Specifically, "SFT + Process-level RL" demonstrates superior performance in "Verification Accuracy" and "Correct Precision", indicating a better ability to accurately verify its own outputs and to precisely identify correct predictions. This configuration also shows a substantial improvement in correcting "Incorrect to Correct" scenarios, suggesting it is more adept at fixing its own mistakes.

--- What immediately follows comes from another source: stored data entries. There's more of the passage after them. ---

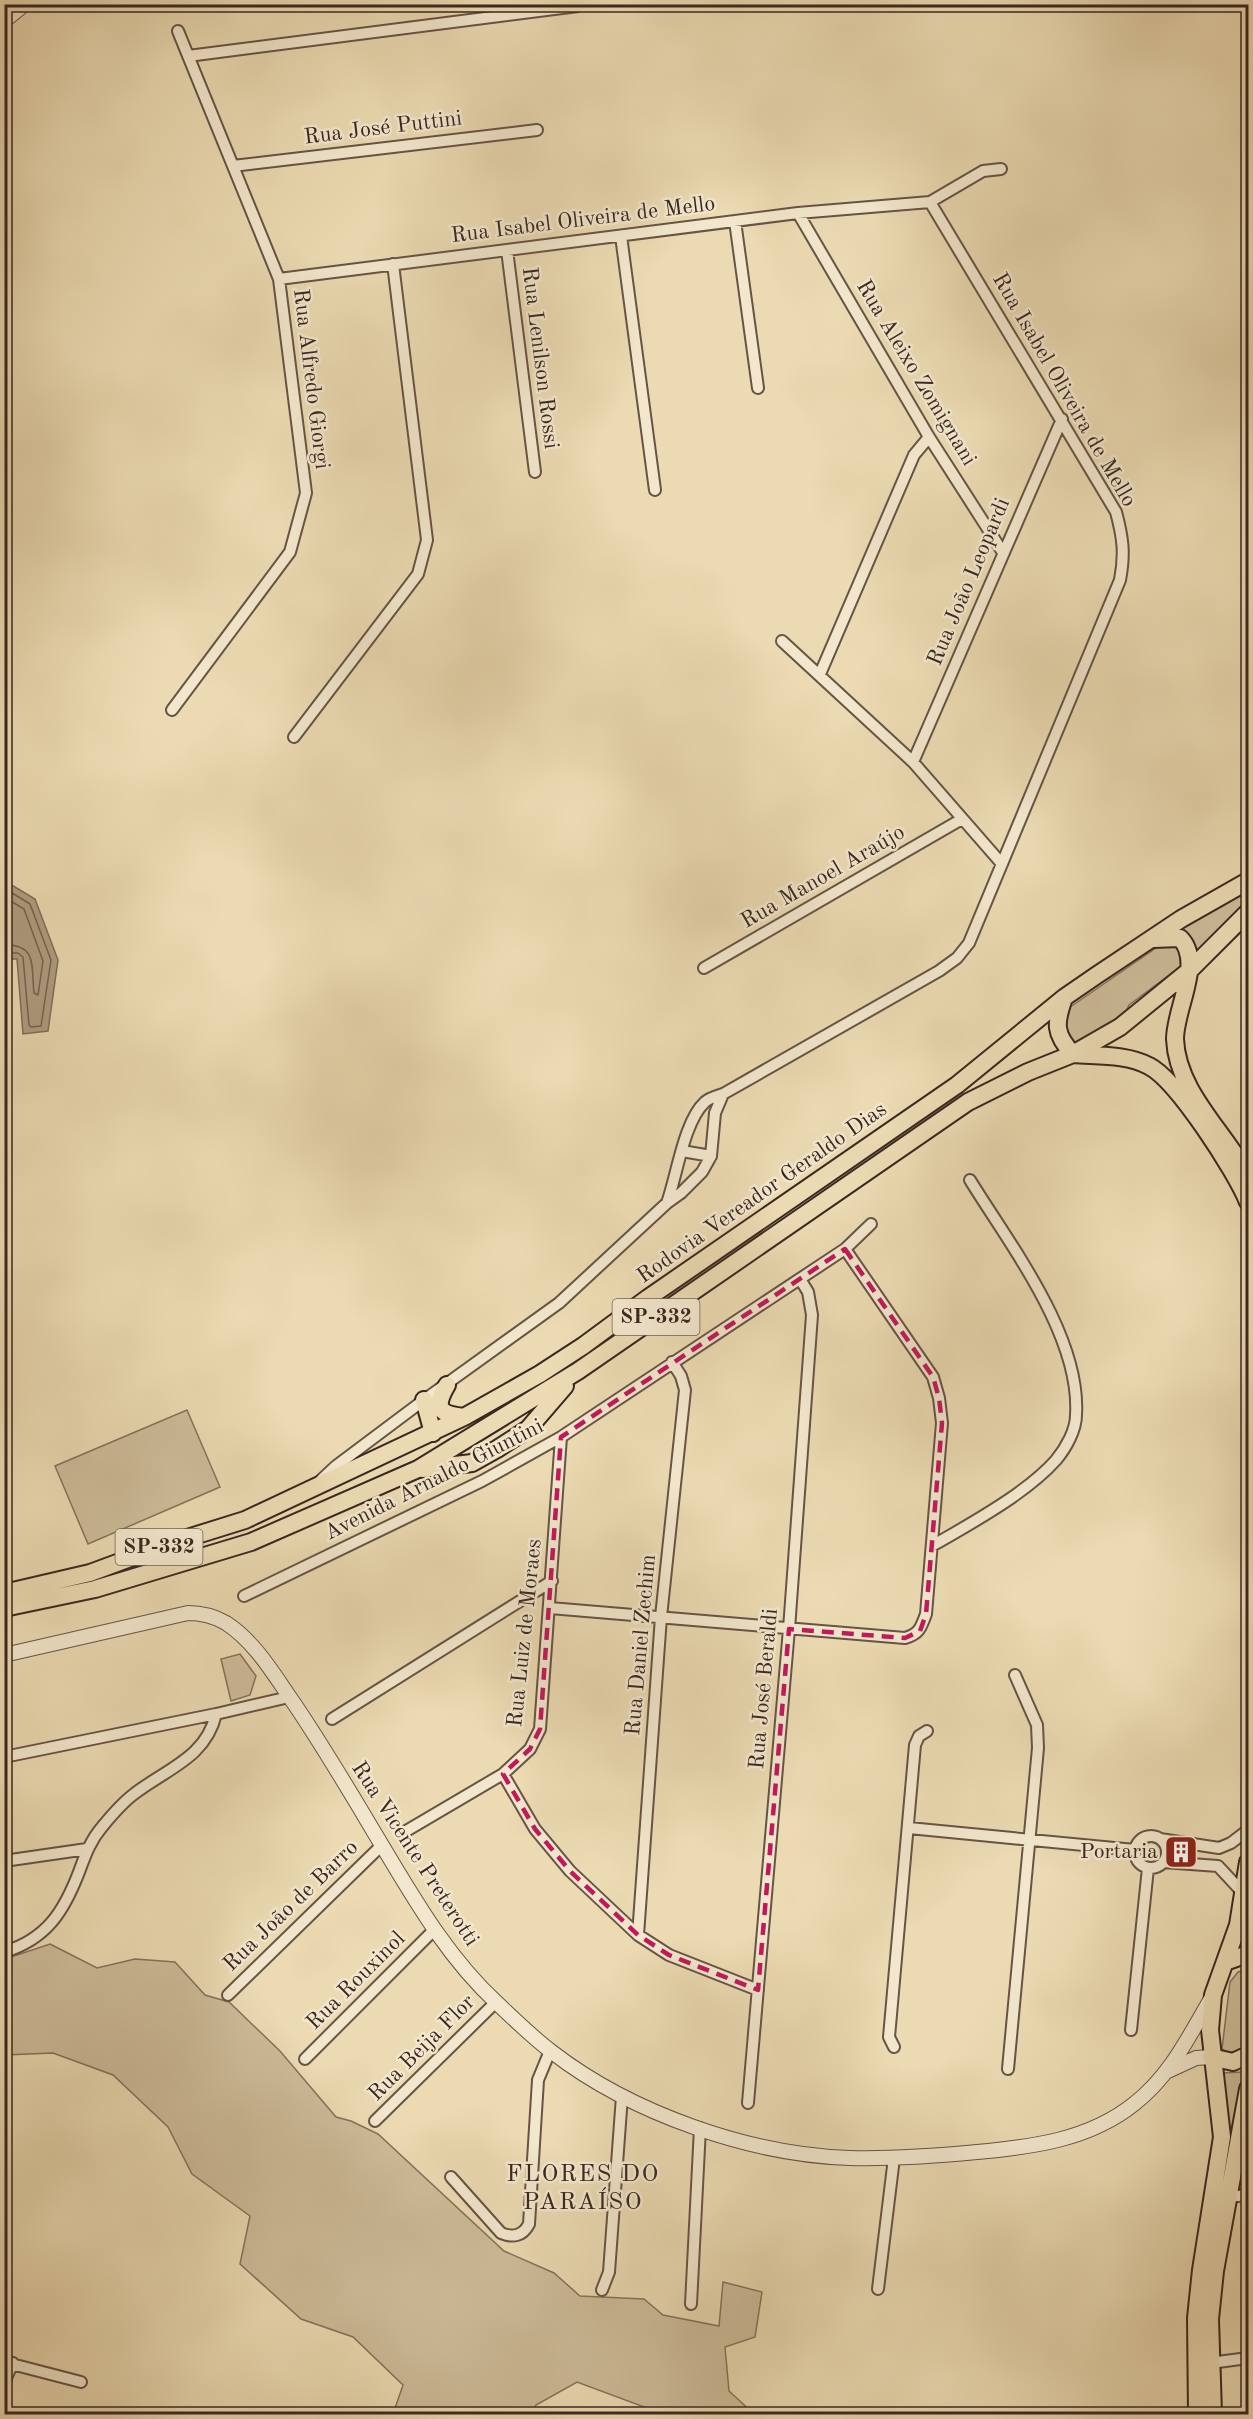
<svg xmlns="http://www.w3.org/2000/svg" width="1253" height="2419" font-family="'Old Standard TT',serif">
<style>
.green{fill:#cdbc99;stroke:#84725d;stroke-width:1.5}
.water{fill:#af9d81;stroke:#806e5b;stroke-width:1.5}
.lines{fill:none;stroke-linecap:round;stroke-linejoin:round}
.shore{stroke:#746251;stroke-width:1.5}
.minor-casing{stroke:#665445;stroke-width:14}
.tertiary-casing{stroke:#665445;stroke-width:16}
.primary-casing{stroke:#3a2721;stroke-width:20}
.minor{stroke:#f2e7cd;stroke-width:10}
.tertiary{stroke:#f2e7cd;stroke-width:14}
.primary{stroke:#ebdab2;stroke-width:16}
.marked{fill:none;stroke:#c2185b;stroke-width:4.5;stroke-dasharray:12 8;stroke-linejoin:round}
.labels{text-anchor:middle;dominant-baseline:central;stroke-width:5;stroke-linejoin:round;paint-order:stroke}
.shield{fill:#f2e7cd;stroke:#716155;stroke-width:1.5}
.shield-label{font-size:21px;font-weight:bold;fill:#3a2721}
.street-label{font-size:22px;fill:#3a2721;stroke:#f2e7cd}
.poi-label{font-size:22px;fill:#3a2721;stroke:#f2e7cd;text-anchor:end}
.neighbourhood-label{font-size:24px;letter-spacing:1.5px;fill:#3a2721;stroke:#f2e7cd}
</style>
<rect width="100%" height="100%" fill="#ebdab2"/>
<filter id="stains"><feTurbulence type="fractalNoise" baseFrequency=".00333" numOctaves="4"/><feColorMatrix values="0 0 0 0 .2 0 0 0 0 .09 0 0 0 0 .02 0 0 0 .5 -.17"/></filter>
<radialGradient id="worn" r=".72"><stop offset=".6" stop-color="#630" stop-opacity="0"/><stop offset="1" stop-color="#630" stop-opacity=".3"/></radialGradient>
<path class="green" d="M 1248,891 L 1248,904 L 1198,956 L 1194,943 L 1178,931 Z
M 1170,943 L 1182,953 L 1183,963 L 1180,967 L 1129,1005 L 1123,1018 L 1076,1044 L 1066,1037 L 1063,1012 L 1159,946 Z
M 187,1410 L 220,1487 L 88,1544 L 55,1466 Z
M 240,1654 L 256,1676 L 250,1695 L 231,1701 L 221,1659 Z
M 50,1944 L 97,1968 L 135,1959 L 175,1962 L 205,1995 L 229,2002 L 280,2051 L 336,2117 L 351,2121 L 378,2134 L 504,2251 L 554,2273 L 580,2296 L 644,2299 L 663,2315 L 719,2326 L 723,2282 L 762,2292 L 755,2337 L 725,2347 L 729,2391 L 754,2414 L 663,2414 L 577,2382 L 536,2405 L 532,2414 L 393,2414 L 403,2385 L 353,2337 L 301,2319 L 240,2264 L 250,2216 L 192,2174 L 168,2127 L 113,2075 L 53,2053 L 5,2055 L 5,1959 Z
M 1248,1969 L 1248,2014 L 1242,2051 L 1230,2054 L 1222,2049 L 1230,1982 L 1238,1972 Z
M 1244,2072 L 1230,2138 L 1222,2073 Z"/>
<path class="water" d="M 5,881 L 35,899 L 58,960 L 48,1031 L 23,1034 L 17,959 L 5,959 Z"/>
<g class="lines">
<path class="shore" d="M 4,888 L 30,904 L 51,960 L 41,1026 L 31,1027 L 29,1025 L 23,957 L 18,953 L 4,953
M 4,897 L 24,909 L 43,961 L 38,995 L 34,993 C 31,967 38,944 4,945"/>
<g class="minor-casing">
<path id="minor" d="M 188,56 L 578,6
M 233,166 L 537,130
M 798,213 L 929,437 L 1002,551
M 735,221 L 758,388
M 621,236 L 655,490
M 507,250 L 535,472
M 279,279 L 798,213 L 930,202 L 983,171 L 1001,169
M 782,641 L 913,762 L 1002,864
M 820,674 L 914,455 L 929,437
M 172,710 L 290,552 L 306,493 L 279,279 L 178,31
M 294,737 L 418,574 L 427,540 L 393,264
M 913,762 L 1062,419
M 704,968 L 962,819
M 682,1151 L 711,1156
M 667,1203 C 677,1175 684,1121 705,1102 C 709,1098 717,1096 723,1094 L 939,971 L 957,958 L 969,943 L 1120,580 C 1125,554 1123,538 1116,512 L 930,202
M 321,1480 L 336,1466 L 424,1400 L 559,1303 L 667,1203 L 681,1193 L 702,1172 L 711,1156 L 715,1113 L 723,1094
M 932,1546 C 970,1524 1027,1493 1056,1460 C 1066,1448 1076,1430 1076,1415 C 1081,1336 1010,1245 970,1180
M 244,1596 L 482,1481 L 561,1437 L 845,1249 L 871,1224
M 550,1608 L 905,1638 C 919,1634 921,1628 926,1614 L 942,1423 L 939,1398 L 933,1377 L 845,1249
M 332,1719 L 552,1581
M 4,1757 L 216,1714 L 289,1697
M 503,1774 L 535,1829 L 570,1871 L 638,1935 L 669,1955 L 758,1990
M 909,1828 L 1135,1850
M 401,1834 L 503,1774 L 530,1749 L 540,1729 L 561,1437
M1135 1852a16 16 0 1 1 32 0a16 16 0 1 1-32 0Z
M 1160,1839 L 1219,1848 L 1231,1843 L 1248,1830
M 4,1861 L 87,1849
M 1163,1862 L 1218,1866 L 1244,1894
M 638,1935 L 661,1617 L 685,1390 L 681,1376 L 672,1362
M 4,1952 C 47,1939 64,1911 79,1872 C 85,1856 90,1841 102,1827 C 111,1816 122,1803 134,1794 C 166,1769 206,1758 216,1714
M 228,1995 L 382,1845
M 1131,2030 L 1148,1868
M 894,2047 L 889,2037 L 915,1745 L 919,1736 L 927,1731
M 305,2059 L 434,1930
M 1008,2069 L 1038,1748 L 1037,1725 L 1015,1675
M 748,2103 L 789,1629 L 812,1315 L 808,1292 L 800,1279
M 375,2121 L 496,2002
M 451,2177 L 501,2233 C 513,2238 523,2236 529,2224 L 538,2080 L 550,2051
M 1227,2197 L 1248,2195
M 878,2289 L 894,2158
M 602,2290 L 609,2272 L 622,2096
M 691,2304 L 700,2128
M 4,2362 L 81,2382
M 1210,2363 L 1248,2358
M 4,2382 L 13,2363"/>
</g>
<g class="tertiary-casing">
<path id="tertiary" d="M 4,21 L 25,4
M 4,1655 L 188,1613 C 202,1613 214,1616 226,1623 C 254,1641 273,1673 291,1699 C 324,1747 353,1797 383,1847 C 416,1902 449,1959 497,2003 C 514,2019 532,2037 552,2052 C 631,2113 750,2155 850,2158 C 893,2159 935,2156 977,2152 C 1032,2147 1089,2140 1134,2104 C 1171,2075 1189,2036 1212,1997
M 1168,2071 L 1196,2058 L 1211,2057"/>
</g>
<g class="primary-casing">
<path id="primary" d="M 1154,939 L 1180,938 C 1204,962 1175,1008 1175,1039 C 1177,1092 1225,1132 1248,1176
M 1064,998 C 1055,1023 1054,1034 1073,1054 C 1097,1056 1127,1054 1149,1066 C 1177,1080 1236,1172 1248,1202
M 447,1385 C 433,1409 440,1414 464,1417
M 424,1400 L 433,1433
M 422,1469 L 472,1463 L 497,1449 L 528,1429 L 565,1386
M 4,1593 L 90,1573 L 168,1544 L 245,1520 L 464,1417 L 540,1374 L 583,1346 L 648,1298 L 957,1085 L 1065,997 L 1097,975 L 1181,919 L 1248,881
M 4,1608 L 95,1589 L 251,1542 L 418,1469 L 578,1371 L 968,1102 L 1028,1072 L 1073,1054 L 1120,1027 L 1190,970 L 1248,912
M 1225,1962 L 1242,1956 L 1248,1958
M 1211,2057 L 1233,2062 L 1248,2055
M 1197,2414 L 1196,2318 L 1201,2270 L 1222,2137 L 1210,2030 L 1213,1995 L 1238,1925 L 1248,1862
M 1213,2414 L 1210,2319 L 1215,2271 L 1248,2089"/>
</g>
<use href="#minor" class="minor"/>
<use href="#tertiary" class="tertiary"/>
<use href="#primary" class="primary"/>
</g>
<path class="marked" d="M 845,1249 L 933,1377 L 939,1398 L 942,1423 L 926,1614 L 920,1631 L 905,1638 L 789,1629 L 758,1990 L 669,1955 L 638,1935 L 570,1871 L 535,1829 L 503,1774 L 530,1749 L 540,1729 L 561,1437 Z"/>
<defs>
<g id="building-square" transform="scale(1.725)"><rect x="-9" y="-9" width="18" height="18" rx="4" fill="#8f2418" stroke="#f2e7cd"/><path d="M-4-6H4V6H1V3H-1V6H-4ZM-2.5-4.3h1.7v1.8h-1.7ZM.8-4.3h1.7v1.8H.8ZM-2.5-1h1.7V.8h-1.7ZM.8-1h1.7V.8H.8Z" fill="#fff"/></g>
</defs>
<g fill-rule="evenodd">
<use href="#building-square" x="1181" y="1852"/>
</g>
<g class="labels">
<g class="shield">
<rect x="612.5" y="1299" width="87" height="36" rx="4.5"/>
<rect x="115.5" y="1529" width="87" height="36" rx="4.5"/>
</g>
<g class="shield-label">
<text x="656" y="1317">SP-332</text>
<text x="159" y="1547">SP-332</text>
</g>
<g class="street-label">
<text transform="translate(383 128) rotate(-7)">Rua José Puttini</text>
<text transform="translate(583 220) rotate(-7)">Rua Isabel Oliveira de Mello</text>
<text transform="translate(540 358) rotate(83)">Rua Lenilson Rossi</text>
<text transform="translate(916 373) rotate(59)">Rua Aleixo Zomignani</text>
<text transform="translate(311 379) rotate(83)">Rua Alfredo Giorgi</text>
<text transform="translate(1064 390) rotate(60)">Rua Isabel Oliveira de Mello</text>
<text transform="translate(969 582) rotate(-67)">Rua João Leopardi</text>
<text transform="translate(823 877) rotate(-30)">Rua Manoel Araújo</text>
<text transform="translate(762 1193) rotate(-35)">Rodovia Vereador Geraldo Dias</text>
<text transform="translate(434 1480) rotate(-27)">Avenida Arnaldo Giuntini</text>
<text transform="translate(525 1633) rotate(-84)">Rua Luiz de Moraes</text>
<text transform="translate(641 1645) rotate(-85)">Rua Daniel Zechim</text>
<text transform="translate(764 1689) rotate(-85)">Rua José Beraldi</text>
<text transform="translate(415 1854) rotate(57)">Rua Vicente Preterotti</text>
<text transform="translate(291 1906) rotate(-44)">Rua João de Barro</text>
<text transform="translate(356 1981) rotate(-45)">Rua Rouxinol</text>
<text transform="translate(422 2048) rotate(-45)">Rua Beija Flor</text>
</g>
<g class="poi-label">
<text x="1158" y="1852">Portaria</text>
</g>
<g class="neighbourhood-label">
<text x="583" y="2175">FLORES DO<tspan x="583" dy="28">PARAÍSO</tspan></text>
</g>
</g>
<rect width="1253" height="2419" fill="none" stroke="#ebdab2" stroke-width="24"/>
<rect x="6" y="6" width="1241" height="2407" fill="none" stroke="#3a2721" stroke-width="3"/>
<rect x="12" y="12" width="1229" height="2395" fill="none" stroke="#3a2721" stroke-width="1.5"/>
<rect width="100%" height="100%" filter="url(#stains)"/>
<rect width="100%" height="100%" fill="url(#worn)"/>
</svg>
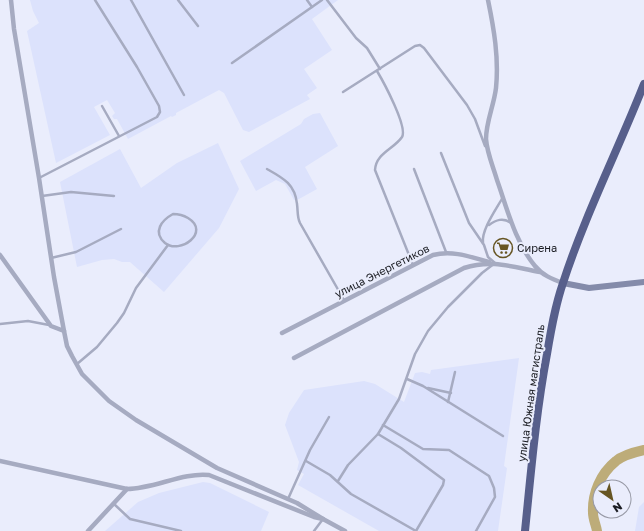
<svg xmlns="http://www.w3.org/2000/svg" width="644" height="531" viewBox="0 0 644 531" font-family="'Golos Text',sans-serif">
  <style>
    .built { fill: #dce2fc }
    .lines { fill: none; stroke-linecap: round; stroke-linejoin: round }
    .river { stroke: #bdac79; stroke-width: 10 }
    .lane { stroke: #a6abc1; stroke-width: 2.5 }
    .street { stroke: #a6abc1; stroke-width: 4.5 }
    .secondary { stroke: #848baa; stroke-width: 6 }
    .highway { stroke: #575f8b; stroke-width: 8 }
    .labels { text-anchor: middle; stroke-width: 4; stroke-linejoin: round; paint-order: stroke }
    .poi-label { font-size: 11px; fill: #1a1c22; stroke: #eaedfc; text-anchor: start }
    .street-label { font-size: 11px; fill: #1a1c22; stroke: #eaedfc }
  </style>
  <rect width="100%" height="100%" fill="#eaedfc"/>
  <!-- built -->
  <g class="built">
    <path d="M30,0H338L312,19L332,50L304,69L317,88L307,95L310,99L249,132L243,130L224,93L219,90L176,113V115L172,117L171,116L128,139L117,119H114L112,116L115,113L107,100L94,107L110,135L56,163L27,31L39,23L33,11Z"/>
    <path d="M320,113L338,146L305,167L317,189L299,199L294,200L285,184L276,180L256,191L240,161L301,124L304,119L313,114Z"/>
    <path d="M218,143L239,189L219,228L164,292L130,262H122L114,259L102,260L77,267L60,182L120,149L141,188L177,163Z"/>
    <path d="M519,358L504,466L507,468L498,531H379L298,485L304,474L297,470L299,462L285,425L289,413L304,390L364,381L375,384L404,402L415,373L422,372L430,374L431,370Z"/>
    <path d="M203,482L210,483L269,512L261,531H105L138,502L159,493Z"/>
    <path d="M644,502V531H635L639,507Z"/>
  </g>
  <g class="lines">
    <!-- river -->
    <path class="river" d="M597,531C596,525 593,519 593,513C592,494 600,474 616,461C623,455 635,452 644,450"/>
    <!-- lane -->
    <g class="lane">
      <path d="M131,0L184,95"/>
      <path d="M178,0L198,26"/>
      <path d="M327,0L356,38L367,48L380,69"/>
      <path d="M312,7L322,0"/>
      <path d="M232,63L312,7L307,0"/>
      <path d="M377,71C383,81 408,127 402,137C394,149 376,153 375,170L413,265"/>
      <path d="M343,92L415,46L420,45L424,48L467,105L475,119L485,146"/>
      <path d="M102,106L119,136"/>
      <path d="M267,169C283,178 295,184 297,204C298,211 297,217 300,223L344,300"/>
      <path d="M414,169L446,252"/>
      <path d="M39,178L157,117L160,112L159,106L137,67L95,0"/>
      <path d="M42,196L71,192L114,196"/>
      <path d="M173,214C179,214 183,215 188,218C211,232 180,255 165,243C152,232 162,220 173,214Z"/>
      <path d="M489,225C496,220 503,217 511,223"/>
      <path d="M483,243C481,230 497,208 503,197"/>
      <path d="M51,258L76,252L121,229"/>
      <path d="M0,324L28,321L49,325"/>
      <path d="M77,364L97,347L117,323L124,313L136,288L168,245"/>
      <path d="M407,379L423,386L503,436"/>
      <path d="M428,388L451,393"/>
      <path d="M448,402L455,372"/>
      <path d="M383,425L423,449L449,450L489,476L494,488L495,497L476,531"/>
      <path d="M378,434L401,448L444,480L443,485L416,531"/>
      <path d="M306,461L330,475L351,494L416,531"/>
      <path d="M338,481L348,465L378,434L399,399L415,354L428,331L448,307L482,273L495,263L488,257L484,245L469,223L441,153"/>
      <path d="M288,499L310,450L329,417"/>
      <path d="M114,504L130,519L181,531"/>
      <path d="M314,531L323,519"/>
    </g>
    <!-- street -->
    <g class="street">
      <path d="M11,0L14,29L39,178L54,277L64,331L67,346L72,356L82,374L109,401L136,420L217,468L297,503L323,519"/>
      <path d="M488,0C494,29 499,58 496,88C494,105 486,122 486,139C487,153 493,166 497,180C507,208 515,242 535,266C542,275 552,279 563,283"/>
      <path d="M0,255L51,326L64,331"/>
      <path d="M282,333L433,255C453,250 471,257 489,262"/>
      <path d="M294,358L464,268C492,259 512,267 540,272"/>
      <path d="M0,461L127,489C154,489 183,472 209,475L314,517L323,519L345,531"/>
      <path d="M88,531L127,489"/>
    </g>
    <!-- secondary -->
    <path class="secondary" d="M563,283L589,288L644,282"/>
    <!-- highway -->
    <path class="highway" d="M525,531C531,472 536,412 547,354C551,330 555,306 563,283C585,215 618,150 644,84"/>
  </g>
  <!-- icons -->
  <defs>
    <g id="supermarket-ring" transform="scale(1)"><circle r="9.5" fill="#eaedfc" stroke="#665523" stroke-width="1.5"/><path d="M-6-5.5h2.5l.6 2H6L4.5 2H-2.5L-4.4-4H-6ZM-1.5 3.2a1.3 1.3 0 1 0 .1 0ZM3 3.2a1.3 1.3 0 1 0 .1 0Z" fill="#665523"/></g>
  </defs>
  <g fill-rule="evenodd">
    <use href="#supermarket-ring" x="503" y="248"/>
  </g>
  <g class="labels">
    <!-- poi labels -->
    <g class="poi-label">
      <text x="517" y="252">Сирена</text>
    </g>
    <!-- street labels -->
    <g class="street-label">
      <text transform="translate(382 271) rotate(-27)" y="4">улица Энергетиков</text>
      <text transform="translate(531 393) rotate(-82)" y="4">улица Южная магистраль</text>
    </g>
  </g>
  <!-- north arrow -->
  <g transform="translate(612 499) rotate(146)"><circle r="19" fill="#eaedfc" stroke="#9799a5"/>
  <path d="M0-3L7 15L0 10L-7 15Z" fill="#665523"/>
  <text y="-6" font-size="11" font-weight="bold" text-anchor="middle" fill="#1a1c22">N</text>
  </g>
</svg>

"SFT + Outcome-level RL" also shows significant gains in correcting "Incorrect to Correct" predictions, even surpassing "Process-level RL" in this specific metric. It also leads in "Error Recall", implying it is better at identifying errors that need attention. However, it shows a slight decrease in "Correct Precision" compared to "Process-level RL" and a notable reduction in "Correct to Incorrect" rates, which could imply a more conservative approach to corrections, potentially avoiding unnecessary changes to correct outputs.
The base "SFT" model performs the lowest across most metrics, highlighting the benefit of the RL fine-tuning. The trade-off between "Incorrect to Correct" and "Correct to Incorrect" rates is also evident. While RL methods improve the correction of errors, they might also slightly increase the risk of incorrectly modifying already correct outputs, though "Outcome-level RL" appears to mitigate this risk more effectively than "Process-level RL".
Overall, the results indicate that RL fine-tuning is a promising direction for improving the self-evaluation and self-correction abilities of large language models, with "SFT + Outcome-level RL" showing a strong balance of correcting errors and preserving correct outputs.